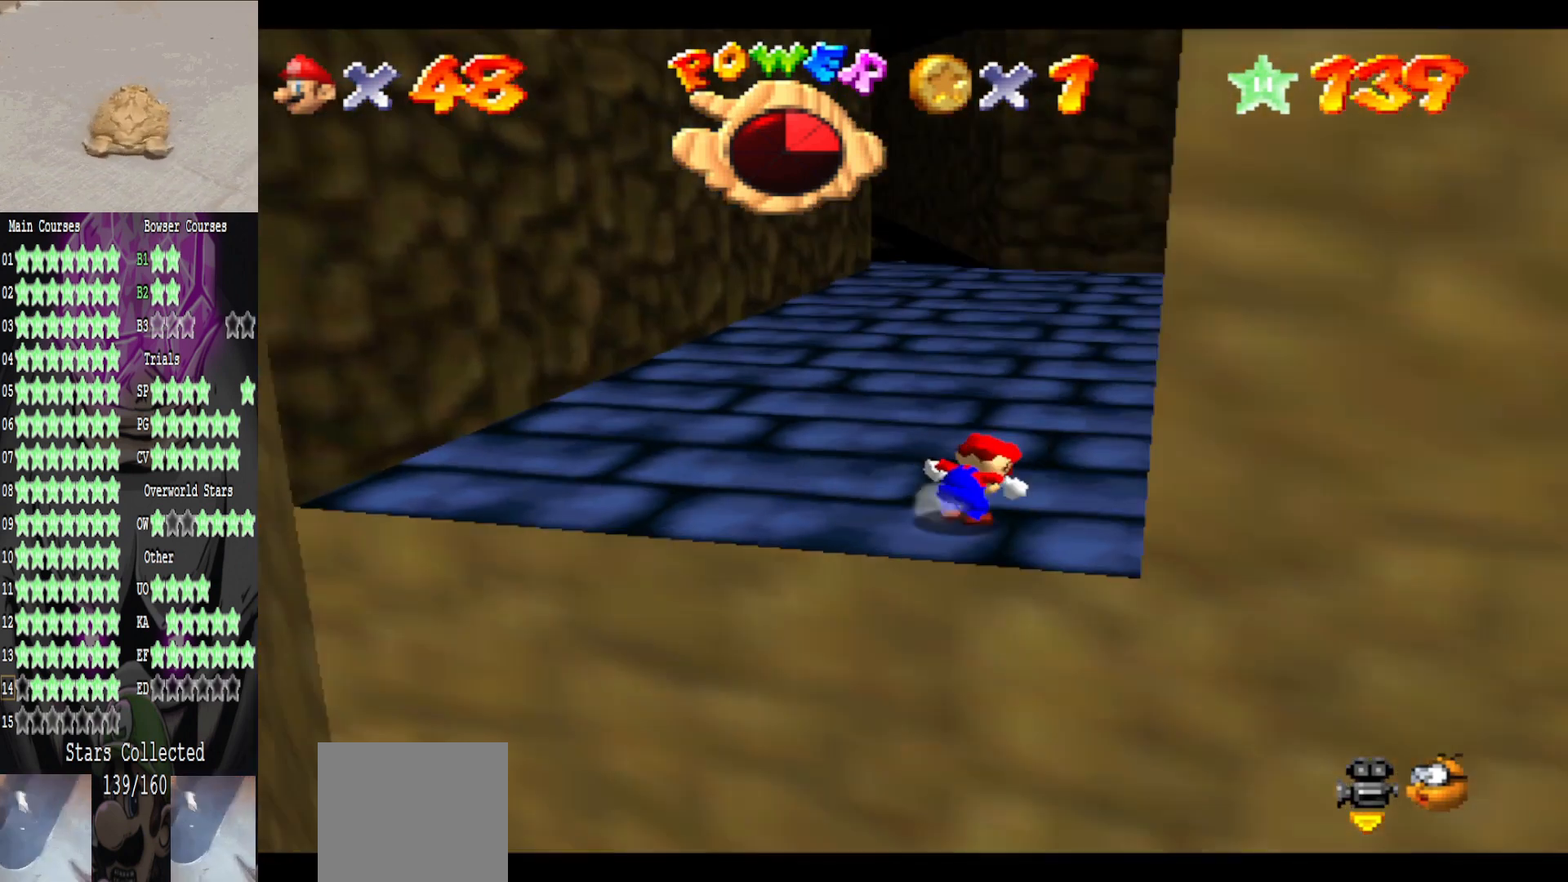
{"buttons": [], "left_stick": "up", "right_stick": "center", "events": [[40, "right_stick", "center"], [280, "A", "down"], [480, "A", "up"]]}
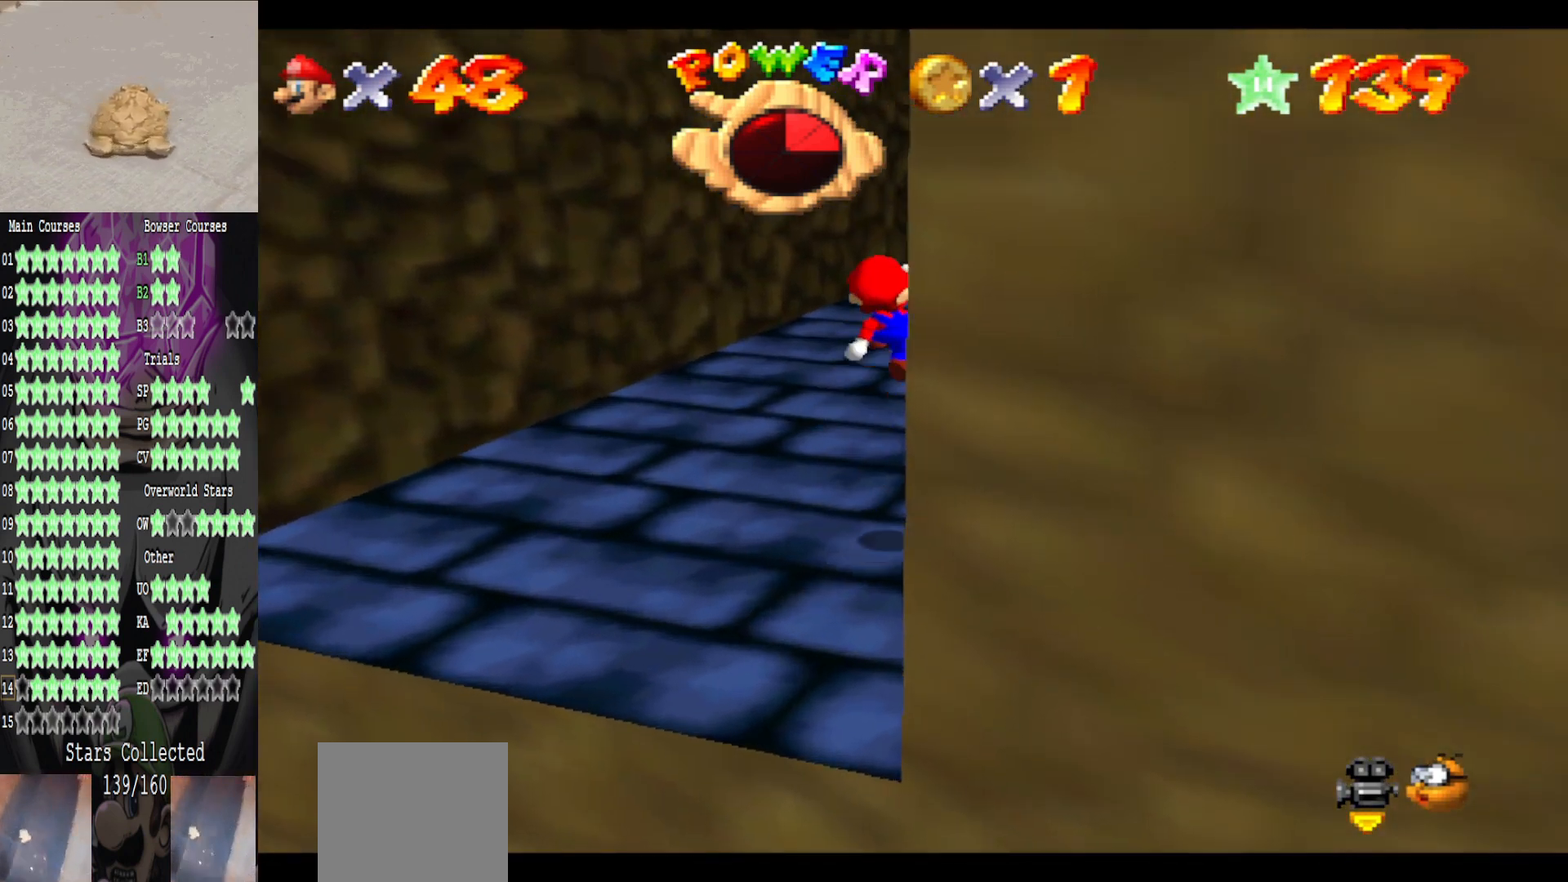
{"buttons": ["A"], "left_stick": "up", "right_stick": "center", "events": [[40, "B", "down"], [200, "B", "up"], [480, "A", "down"]]}
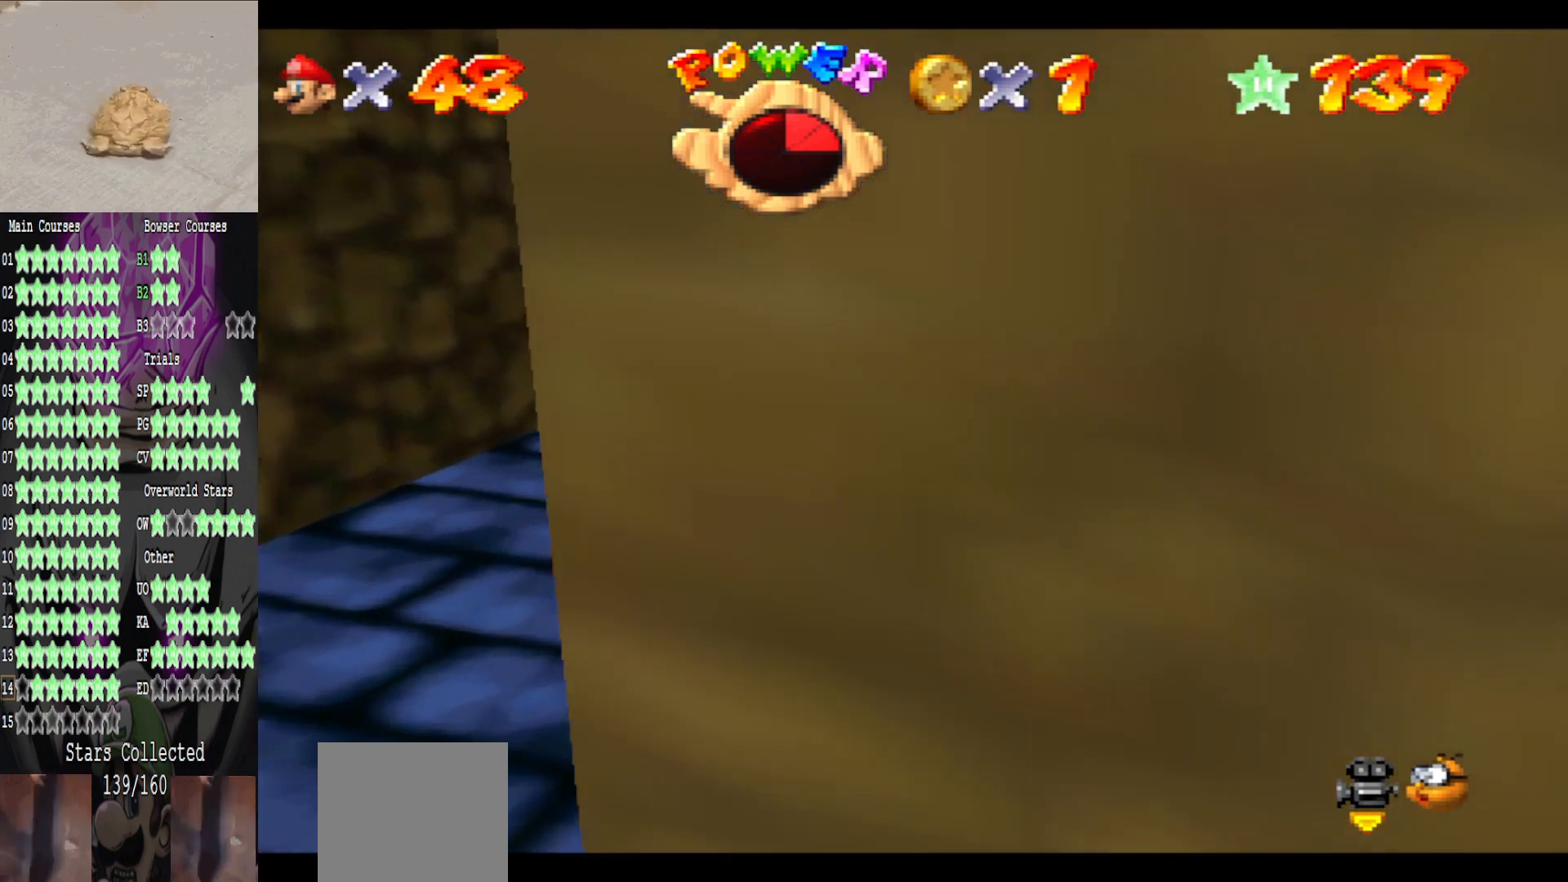
{"buttons": [], "left_stick": "center", "right_stick": "center", "events": [[280, "A", "up"], [520, "left_stick", "center"]]}
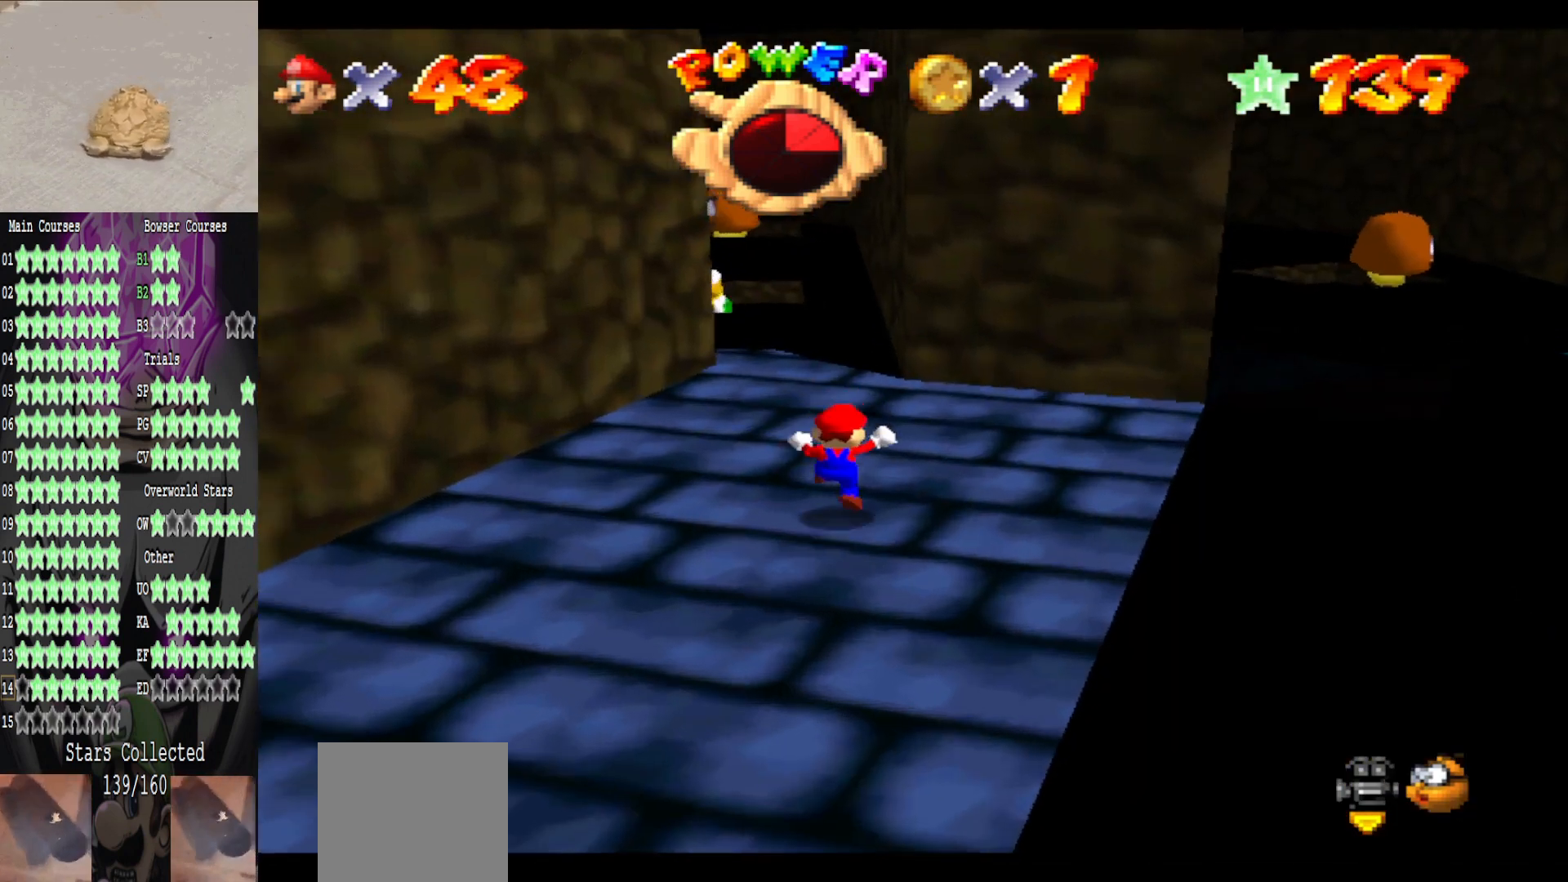
{"buttons": ["B"], "left_stick": "up-right", "right_stick": "center", "events": [[40, "A", "down"], [40, "left_stick", "down"], [400, "B", "down"], [440, "A", "up"], [440, "left_stick", "up-right"]]}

[Work item]:
Only the pictures are dropped when you print the material; everything else is copied exactly.

[Task output]:
{"buttons": [], "left_stick": "up", "right_stick": "center", "events": [[40, "right_stick", "center"], [280, "A", "down"], [480, "A", "up"]]}
{"buttons": ["A"], "left_stick": "up", "right_stick": "center", "events": [[40, "B", "down"], [200, "B", "up"], [480, "A", "down"]]}
{"buttons": [], "left_stick": "center", "right_stick": "center", "events": [[280, "A", "up"], [520, "left_stick", "center"]]}
{"buttons": ["B"], "left_stick": "up-right", "right_stick": "center", "events": [[40, "A", "down"], [40, "left_stick", "down"], [400, "B", "down"], [440, "A", "up"], [440, "left_stick", "up-right"]]}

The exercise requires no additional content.